» **Extracted text**
The United States is winding up a particularly devastating week, one of the very worst since the coronavirus pandemic began nine months ago. On Friday, a national single-day record was set, with more than 226,000 new cases. It was one of many data points that illustrated the depth and spread of a virus that has killed more than 278,000 people in this country, more than the entire population of Lubbock, Texas, or Modesto, Calif., or Jersey City, N.J.
“It’s just an astonishing number,” said Caitlin Rivers, a senior scholar at the Johns Hopkins Center for Health Security. “We’re in the middle of this really severe wave and I think as we go through the day to day of this pandemic, it can be easy to lose sight of how massive and deep the tragedy is.” In California, where daily case reports have tripled in the last month, Gov. Gavin Newsom announced a new round of regional stay-at-home orders to address a mounting crisis over intensive-care beds. Some counties in the Bay Area said they were enacting tough new restrictions this weekend, before the state rules come into effect. And in South Florida, which is in the early stages of a new surge, physicians and politicians alike worried that there might not be enough resources to treat the sick.

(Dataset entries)
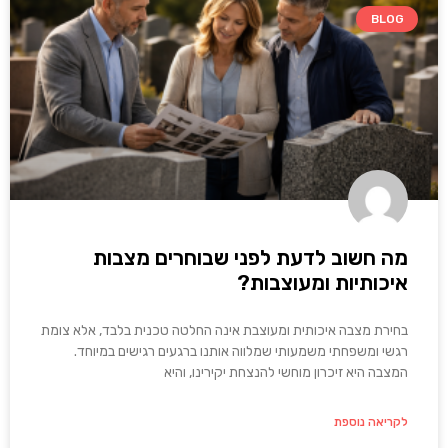
BLOG
מה חשוב לדעת לפני שבוחרים מצבות
איכותיות ומעוצבות?
בחירת מצבה איכותית ומעוצבת אינה החלטה טכנית בלבד, אלא צומת
רגשי ומשפחתי משמעותי שמלווה אותנו ברגעים רגישים במיוחד.
המצבה היא זיכרון מוחשי להנצחת יקירינו, והיא
לקריאה נוספת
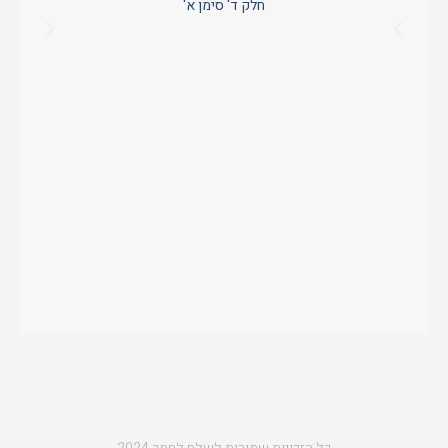
חלק ד' סימן א'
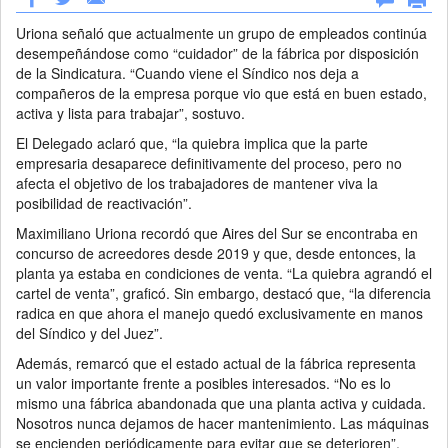
Uriona señaló que actualmente un grupo de empleados continúa
desempeñándose como “cuidador” de la fábrica por disposición
de la Sindicatura. “Cuando viene el Síndico nos deja a
compañeros de la empresa porque vio que está en buen estado,
activa y lista para trabajar”, sostuvo.
El Delegado aclaró que, “la quiebra implica que la parte
empresaria desaparece definitivamente del proceso, pero no
afecta el objetivo de los trabajadores de mantener viva la
posibilidad de reactivación”.
Maximiliano Uriona recordó que Aires del Sur se encontraba en
concurso de acreedores desde 2019 y que, desde entonces, la
planta ya estaba en condiciones de venta. “La quiebra agrandó el
cartel de venta”, graficó. Sin embargo, destacó que, “la diferencia
radica en que ahora el manejo quedó exclusivamente en manos
del Síndico y del Juez”.
Además, remarcó que el estado actual de la fábrica representa
un valor importante frente a posibles interesados. “No es lo
mismo una fábrica abandonada que una planta activa y cuidada.
Nosotros nunca dejamos de hacer mantenimiento. Las máquinas
se encienden periódicamente para evitar que se deterioren”,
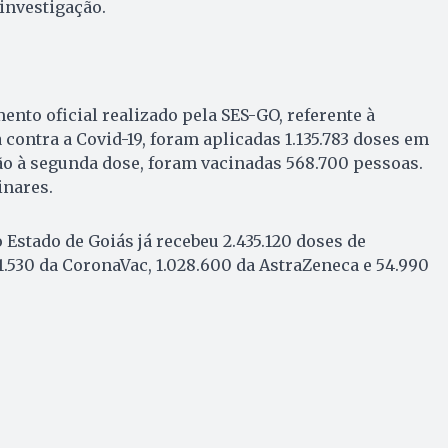
 investigação.
nto oficial realizado pela SES-GO, referente à
 contra a Covid-19, foram aplicadas 1.135.783 doses em
ão à segunda dose, foram vacinadas 568.700 pessoas.
inares.
 Estado de Goiás já recebeu 2.435.120 doses de
1.530 da CoronaVac, 1.028.600 da AstraZeneca e 54.990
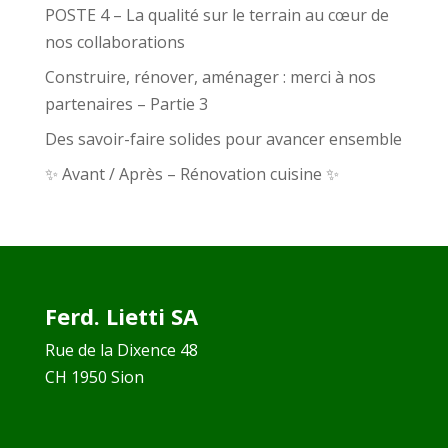
POSTE 4 – La qualité sur le terrain au cœur de
nos collaborations
Construire, rénover, aménager : merci à nos
partenaires – Partie 3
Des savoir-faire solides pour avancer ensemble
✨ Avant / Après – Rénovation cuisine ✨
Ferd. Lietti SA
Rue de la Dixence 48
CH 1950 Sion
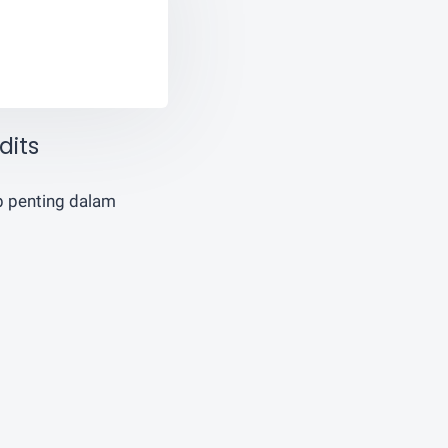
dits
b penting dalam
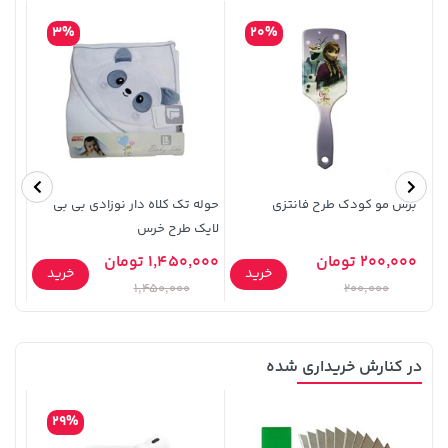
3%
20%
70,000 تومان
1,109,000 تومان
خرید
خرید
90,000
برس مو کودک طرح فانتزی
حوله تک کلاه دار نوزادی بی بی
دندا
لایک طرح خرس
دست
200,000 تومان
1,450,000 تومان
0,000
خرید
خرید
1,450,000
200,000
در کنارش خریداری شده
58,080,000 تومان
خرید
45,080,000 تومان
خرید
29%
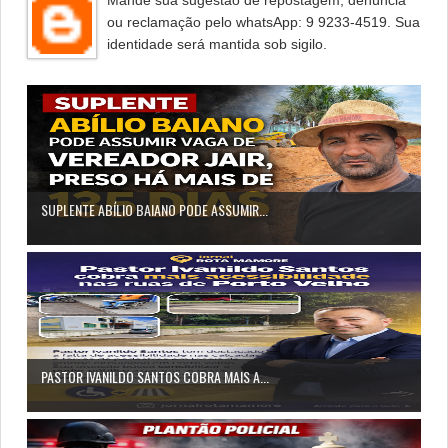
ou reclamação pelo whatsApp: 9 9233-4519. Sua
identidade será mantida sob sigilo.
SUPLENTE ABÍLIO BAIANO PODE ASSUMIR...
PASTOR IVANILDO SANTOS COBRA MAIS A...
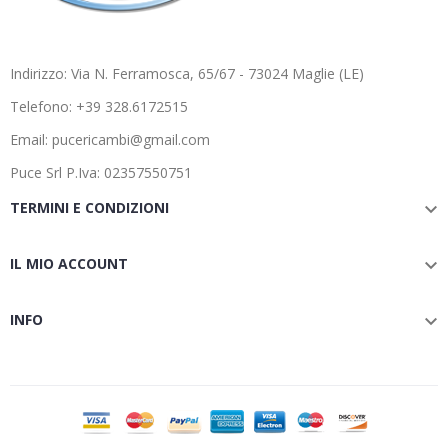
Indirizzo: Via N. Ferramosca, 65/67 - 73024 Maglie (LE)
Telefono: +39 328.6172515
Email: pucericambi@gmail.com
Puce Srl P.Iva: 02357550751
TERMINI E CONDIZIONI

IL MIO ACCOUNT

INFO

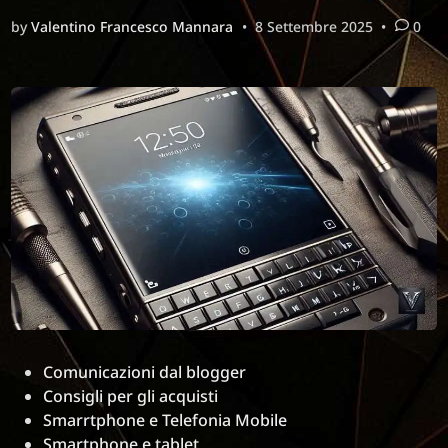
dei
by
Valentino Francesco Mannara
•
8 Settembre 2025
•
0
sistemi
operativi:
come
l’IA
Integrata
sta
rivoluziona
il
mondo
tech
Posted
Comunicazioni dal blogger
in
Consigli per gli acquisti
Smarrtphone e Telefonia Mobile
Smartphone e tablet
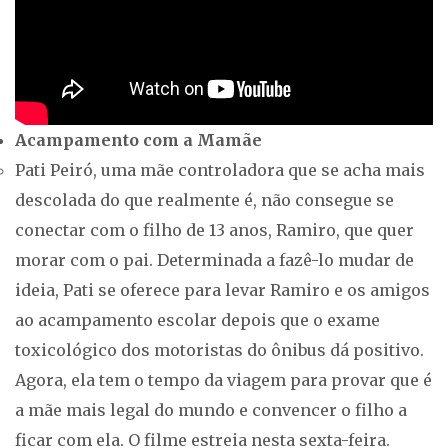
Acampamento com a Mamãe
Pati Peiró, uma mãe controladora que se acha mais
descolada do que realmente é, não consegue se
conectar com o filho de 13 anos, Ramiro, que quer
morar com o pai. Determinada a fazê-lo mudar de
ideia, Pati se oferece para levar Ramiro e os amigos
ao acampamento escolar depois que o exame
toxicológico dos motoristas do ônibus dá positivo.
Agora, ela tem o tempo da viagem para provar que é
a mãe mais legal do mundo e convencer o filho a
ficar com ela. O filme estreia nesta sexta-feira.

» **Activities**
A - In the coronavirus text, who announced a new round of regional stay-at-home orders in California?
B - Resume the text on the coronavirus surge after its last sentence.

» **Response list**
A - Gov. Gavin Newsom announced them.

B -
As the virus has spread, infectious-disease experts have gained a better understanding of who among the nation’s nearly 330 million residents is the most vulnerable.
Nursing home deaths have consistently represented about 40 percent of the country’s Covid-19 deaths since midsummer, even as facilities kept visitors away and took other precautions and as the share of infections related to long-term care facilities fell substantially.
Underlying conditions have played a pivotal role in determining who survives the virus. Americans who have conditions like diabetes, hypertension and obesity — about 45 percent of the population — are more vulnerable
.And new evidence has emerged that people in lower-income neighborhoods experienced higher exposure risk to the virus because of their need to work outside the home.